November 07, 1994 12:00 PM

AFTER 25 YEARS IN THE MUSIC business, producer and part-time songwriter David Foster can do his job in his sleep. Well, almost. Minutes” after waking in his Malibu home, he’s on the phone, setting up a string session for Michael Jackson’s new album. Then he’s all sympathy with Michael Bolton, saying that the singer got “a raw deal” when he lost a costly plagiarism suit filed by the Isley Brothers last April. Later, working with British singer Lisa Stansfield in a Hollywood recording studio, Foster is interrupted by a distraught Jay Landers, producer of Barbra Streisand’s newest album. “I need a moment from the master,” says Landers, explaining that the perfectionist La Barbra has just called to complain about the sound of several words on one of her songs. After some careful listening, Foster fine-tunes the bass and treble on the console and then, supremely confident, calls Streisand with the happy news. “I fixed everything,” he tells her. “It’s awesome.” Landers is happy to agree. “Thank you,” he says, playfully handing over a wad of cash.

Landers isn’t the only one who deems Foster a master at the board. With an A-list roster of singers soliciting his technical savvy, the 44-year-old producer has become the pied piper of pop. In addition to Jackson and Bolton, he has spun gold and platinum for Whitney Houston and Natalie Cole. This year he produced Celine Dion’s No. 1 hit “The Power of Love” and All 4 One’s blockbuster “I Swear.” In 1992 he masterminded Houston’s smash “I Will Always Love You,” which sold 26 million copies and earned Foster his third Grammy—he has 12 in all—for Producer of the Year. “It’s no accident he’s hot,” says Bolton. “David’s technically sharp, but he’s also acutely aware of how a song emotionally affects people.”

Unfortunately, Foster’s professional wizardry isn’t his only claim to fame. It was Foster who, while driving his Chevy Suburban on a dimly lit stretch of the Pacific Coast Highway one evening in 1992, struck and nearly killed entertainer Ben Vereen as he was walking on the road. Foster, who had worked with Vereen several years before, held his limp body in his arms until paramedics arrived. Guilt-stricken over the accident, Foster, who was never sued by Vereen, spent the next several days in bed, debilitated by nerves and worry.

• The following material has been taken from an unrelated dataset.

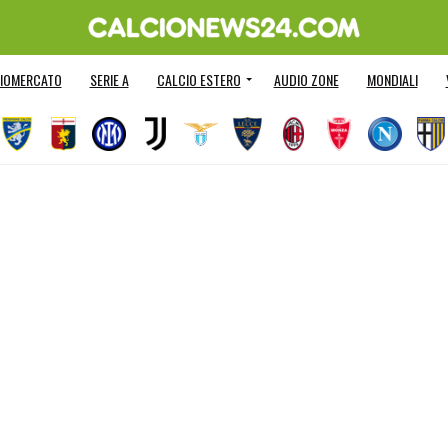
IOMERCATO
SERIE A
CALCIO ESTERO
AUDIO ZONE
MONDIALI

Though only family members were permitted to visit Vereen at the hospital, Foster and his wife, Linda Thompson, did keep close track of his condition. “We found a friend who knew a nurse, and I befriended Ben’s musical director,” says Foster. “We knew everything—down to when he changed rooms.” Suffering from internal injuries and a broken femur, Vereen recovered painfully and slowly. “Every day he got better, I did too,” says Foster. Two months after the accident, Vereen rang him up. “He said, ‘Good hit, man.’ And when I heard that, I knew he was going to be okay,” says Foster.

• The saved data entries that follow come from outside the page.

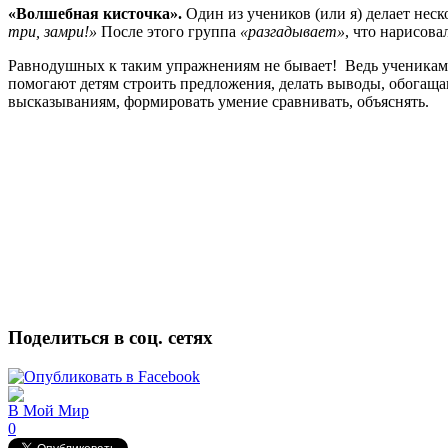
«Волшебная кисточка».
Один из учеников (или я) делает нес
три, замри!»
После этого группа
«разгадывает»
, что нарисов
Равнодушных к таким упражнениям не бывает! Ведь ученикам ка
помогают детям строить предложения, делать выводы, обогаща
высказываниям, формировать умение сравнивать, объяснять.
Поделиться в соц. сетях
В Мой Мир
0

The ordeal with Vereen—who remains a friend—strengthened Foster’s already solid relationship with Thompson, 43, a former Hee Haw actress who lived with Elvis Presley for five years in the ’70s before marrying Olympian Bruce Jenner, from whom she was divorced in 1986. After dating for five years, Foster and Thompson married in 1991, merging their two families. (He has four daughters—Amy, 21, Sara, 13, Erin, 12, and Jordan, 9—from two previous marriages; she has two sons—Brandon, 13, and Brody, 11, by Jenner.) Raising children, however, isn’t their only collaborative effort; Thompson occasionally writes lyrics for Foster’s melodies.

Foster began impressing people with his musical gifts at an early age. Growing up on Canada’s Vancouver Island, he was a gifted piano player at 5; at 13, he earned a scholarship to study music at the University of Washington. Three years later he quit school and traveled through Europe as a pianist for Chuck Berry and Bo Diddley, but within two years ended up broke in London when gigs became scarce. In 1971 he moved to Los Angeles and formed Skylark, an ear-candy band that scored a single hit, “Wildfire.” He then began writing songs for other artists and won his first Grammy in 1979 for cowriting Earth, Wind and Fire’s “After the Love Has Gone.” By the ’80s, Foster was writing and producing hits for Chicago, Lionel Richie and Kenny Loggins; in the ’90s, he produced Streisand’s Back to Broadway album and Natalie Cole’s “Unforgettable” single. Coddling big talents and bigger egos means his job falls somewhere between directing and psychiatry. “You’re mother, father, sister, brother, friend and doctor,” he says.

Not to mention fairy godfather. Perhaps the best measure of Foster’s clout as a producer is the fact that his children’s nanny, Kofi, a 25-year-old West African musician, has his own Christmas reggae album coming out this November. “I’ve already had a few people ask if they can be our nanny too,” says Foster. “They’ll drive the kids—if I get them a record deal!”